COS API 授权策略使用指引

最近更新时间:2019-04-02 17:25:54

概述

对象存储 COS 使用临时密钥服务时,不同的 COS API 操作需要不同的操作权限,而且可以同时指定一个操作或一序列操作。

COS API 授权策略(policy)是一种 JSON 字符串。例如,授予 APPID 为1250000000,地域为ap-beijing,存储桶为examplebucket-1250000000 ,路径前缀为doc的上传操作(包括简单上传、表单上传、分片上传等操作)的权限,路径前缀为doc2的下载操作权限的策略内容如下所示:

{
    "version": "2.0",
    "statement": [{
            "action": [
                //简单上传操作 
                "name/cos:PutObject",
                //表单上传对象 
                "name/cos:PostObject",
                //分片上传:初始化分片操作 
                "name/cos:InitiateMultipartUpload",
                //分片上传:List 已上传分片操作 
                "name/cos:ListParts",
                //分片上传:上传分片块操作 
                "name/cos:UploadPart",
                //分片上传:完成所有分片上传操作 
                "name/cos:CompleteMultipartUpload",
                //取消分片上传操作 
                "name/cos:AbortMultipartUpload"

> **学习任务**:
1 > 在 COS API 授权策略指引中,示例策略授权的存储桶叫什么名称?
2 > 请从 COS API 授权策略指引结束处接着写下去。

[已存储的数据集条目]
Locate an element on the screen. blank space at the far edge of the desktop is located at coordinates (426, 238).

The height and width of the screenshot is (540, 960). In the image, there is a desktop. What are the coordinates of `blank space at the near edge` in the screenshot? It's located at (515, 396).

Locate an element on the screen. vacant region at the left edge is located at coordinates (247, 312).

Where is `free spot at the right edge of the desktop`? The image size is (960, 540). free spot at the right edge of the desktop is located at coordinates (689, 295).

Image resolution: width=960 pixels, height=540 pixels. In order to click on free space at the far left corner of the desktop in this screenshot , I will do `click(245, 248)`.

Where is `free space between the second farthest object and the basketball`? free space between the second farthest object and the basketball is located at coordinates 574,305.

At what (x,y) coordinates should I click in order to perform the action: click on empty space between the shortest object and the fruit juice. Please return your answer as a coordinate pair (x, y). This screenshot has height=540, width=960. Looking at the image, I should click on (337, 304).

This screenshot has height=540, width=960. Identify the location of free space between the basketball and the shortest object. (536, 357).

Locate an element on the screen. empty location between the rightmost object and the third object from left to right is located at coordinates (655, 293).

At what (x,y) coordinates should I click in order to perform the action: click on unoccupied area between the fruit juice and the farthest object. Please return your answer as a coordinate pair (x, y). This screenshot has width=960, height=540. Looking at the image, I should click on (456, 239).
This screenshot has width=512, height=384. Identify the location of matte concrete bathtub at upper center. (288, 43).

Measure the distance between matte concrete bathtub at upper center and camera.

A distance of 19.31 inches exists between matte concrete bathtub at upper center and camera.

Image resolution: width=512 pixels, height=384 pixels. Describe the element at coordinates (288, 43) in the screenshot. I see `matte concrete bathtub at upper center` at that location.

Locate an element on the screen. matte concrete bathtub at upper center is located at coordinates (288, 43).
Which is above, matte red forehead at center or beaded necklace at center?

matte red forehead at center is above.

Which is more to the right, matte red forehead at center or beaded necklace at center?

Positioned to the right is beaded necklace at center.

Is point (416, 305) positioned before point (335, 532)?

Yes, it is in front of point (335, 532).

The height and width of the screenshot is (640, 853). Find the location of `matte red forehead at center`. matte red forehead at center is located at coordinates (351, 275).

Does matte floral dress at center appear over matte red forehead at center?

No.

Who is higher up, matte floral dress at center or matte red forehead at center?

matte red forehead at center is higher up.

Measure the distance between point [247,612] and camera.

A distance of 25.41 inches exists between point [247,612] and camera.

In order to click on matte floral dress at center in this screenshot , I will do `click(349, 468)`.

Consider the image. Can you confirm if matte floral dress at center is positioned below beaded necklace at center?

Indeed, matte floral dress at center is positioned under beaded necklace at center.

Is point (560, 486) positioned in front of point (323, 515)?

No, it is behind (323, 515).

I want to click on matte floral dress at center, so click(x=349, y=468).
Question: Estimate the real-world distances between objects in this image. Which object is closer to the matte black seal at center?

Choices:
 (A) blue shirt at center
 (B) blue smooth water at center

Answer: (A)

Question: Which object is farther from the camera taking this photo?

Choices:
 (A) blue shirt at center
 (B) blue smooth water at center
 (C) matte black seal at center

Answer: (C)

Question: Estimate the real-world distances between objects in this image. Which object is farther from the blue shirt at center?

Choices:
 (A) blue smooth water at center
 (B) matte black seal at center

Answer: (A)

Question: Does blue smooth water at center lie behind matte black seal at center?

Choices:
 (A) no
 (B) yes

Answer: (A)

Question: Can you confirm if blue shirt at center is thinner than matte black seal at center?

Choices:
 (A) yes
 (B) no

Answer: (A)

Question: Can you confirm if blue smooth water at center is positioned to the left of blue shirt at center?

> **参考答案**:
1 > examplebucket-1250000000

2 >
            ],
            "effect": "allow",
            "resource": [
                "qcs::cos:ap-beijing:uid/1250000000:examplebucket-1250000000/doc/*"
            ]
        },
        {
            "action": [
                //下载操作 
                "name/cos:GetObject"
            ],
            "effect": "allow",
            "resource": [
                "qcs::cos:ap-beijing:uid/1250000000:examplebucket-1250000000/doc2/*"
            ]
        }
    ]
}

授权策略(policy)元素说明

名称 描述
version 策略语法版本,默认为2.0
effect 有 allow (允许)和 deny (显式拒绝)两种情况
resource 授权操作的具体数据,可以是任意资源、指定路径前缀的资源、指定绝对路径的资源或它们的组合
action 此处是指 COS API,根据需求指定一个或者一序列操作的组合或所有操作(*)
condition 约束条件,可以不填,具体说明请参考 condition 说明

下面列出了各 COS API 设置授权策略的示例。

Service API

获取存储桶列表

API 接口为:Get Service,若授予其操作权限,则策略的actionname/cos:GetServiceresource*

示例

授予获取存储桶列表操作权限的策略详细内容如下:

{
  "version": "2.0",
  "statement": [
    {
      "action": [
        "name/cos:GetService"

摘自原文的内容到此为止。